==== DATA FOR THIS EXERCISE ====

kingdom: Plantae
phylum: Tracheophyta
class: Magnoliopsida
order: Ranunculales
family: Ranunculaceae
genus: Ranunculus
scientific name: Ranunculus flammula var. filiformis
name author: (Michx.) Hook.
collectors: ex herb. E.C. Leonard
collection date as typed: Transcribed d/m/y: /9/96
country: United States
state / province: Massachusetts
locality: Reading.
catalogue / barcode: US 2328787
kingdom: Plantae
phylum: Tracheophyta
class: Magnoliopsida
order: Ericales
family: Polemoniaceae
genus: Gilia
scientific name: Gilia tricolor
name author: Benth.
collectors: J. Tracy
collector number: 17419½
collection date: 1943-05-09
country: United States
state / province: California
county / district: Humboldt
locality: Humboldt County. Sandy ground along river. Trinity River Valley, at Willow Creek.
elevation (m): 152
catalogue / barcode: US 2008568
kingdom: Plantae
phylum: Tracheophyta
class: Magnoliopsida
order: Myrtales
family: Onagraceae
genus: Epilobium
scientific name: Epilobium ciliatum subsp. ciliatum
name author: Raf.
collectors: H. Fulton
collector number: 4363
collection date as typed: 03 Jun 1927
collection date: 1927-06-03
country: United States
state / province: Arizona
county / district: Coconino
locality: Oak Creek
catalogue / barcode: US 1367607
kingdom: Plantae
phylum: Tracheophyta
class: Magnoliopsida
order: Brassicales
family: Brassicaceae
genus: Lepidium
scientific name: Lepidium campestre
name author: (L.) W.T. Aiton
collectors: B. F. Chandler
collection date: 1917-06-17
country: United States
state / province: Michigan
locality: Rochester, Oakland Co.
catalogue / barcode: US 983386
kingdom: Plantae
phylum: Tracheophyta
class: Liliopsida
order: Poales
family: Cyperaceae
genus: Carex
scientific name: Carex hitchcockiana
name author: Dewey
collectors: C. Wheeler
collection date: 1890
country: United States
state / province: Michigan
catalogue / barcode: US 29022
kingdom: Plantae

====

(TO DO): Edit the records above by changing every "state / province" to "state or province", leaving all other text unchanged.

(ANSWER TO THIS PROBLEM):
kingdom: Plantae
phylum: Tracheophyta
class: Magnoliopsida
order: Ranunculales
family: Ranunculaceae
genus: Ranunculus
scientific name: Ranunculus flammula var. filiformis
name author: (Michx.) Hook.
collectors: ex herb. E.C. Leonard
collection date as typed: Transcribed d/m/y: /9/96
country: United States
state or province: Massachusetts
locality: Reading.
catalogue / barcode: US 2328787
kingdom: Plantae
phylum: Tracheophyta
class: Magnoliopsida
order: Ericales
family: Polemoniaceae
genus: Gilia
scientific name: Gilia tricolor
name author: Benth.
collectors: J. Tracy
collector number: 17419½
collection date: 1943-05-09
country: United States
state or province: California
county / district: Humboldt
locality: Humboldt County. Sandy ground along river. Trinity River Valley, at Willow Creek.
elevation (m): 152
catalogue / barcode: US 2008568
kingdom: Plantae
phylum: Tracheophyta
class: Magnoliopsida
order: Myrtales
family: Onagraceae
genus: Epilobium
scientific name: Epilobium ciliatum subsp. ciliatum
name author: Raf.
collectors: H. Fulton
collector number: 4363
collection date as typed: 03 Jun 1927
collection date: 1927-06-03
country: United States
state or province: Arizona
county / district: Coconino
locality: Oak Creek
catalogue / barcode: US 1367607
kingdom: Plantae
phylum: Tracheophyta
class: Magnoliopsida
order: Brassicales
family: Brassicaceae
genus: Lepidium
scientific name: Lepidium campestre
name author: (L.) W.T. Aiton
collectors: B. F. Chandler
collection date: 1917-06-17
country: United States
state or province: Michigan
locality: Rochester, Oakland Co.
catalogue / barcode: US 983386
kingdom: Plantae
phylum: Tracheophyta
class: Liliopsida
order: Poales
family: Cyperaceae
genus: Carex
scientific name: Carex hitchcockiana
name author: Dewey
collectors: C. Wheeler
collection date: 1890
country: United States
state or province: Michigan
catalogue / barcode: US 29022
kingdom: Plantae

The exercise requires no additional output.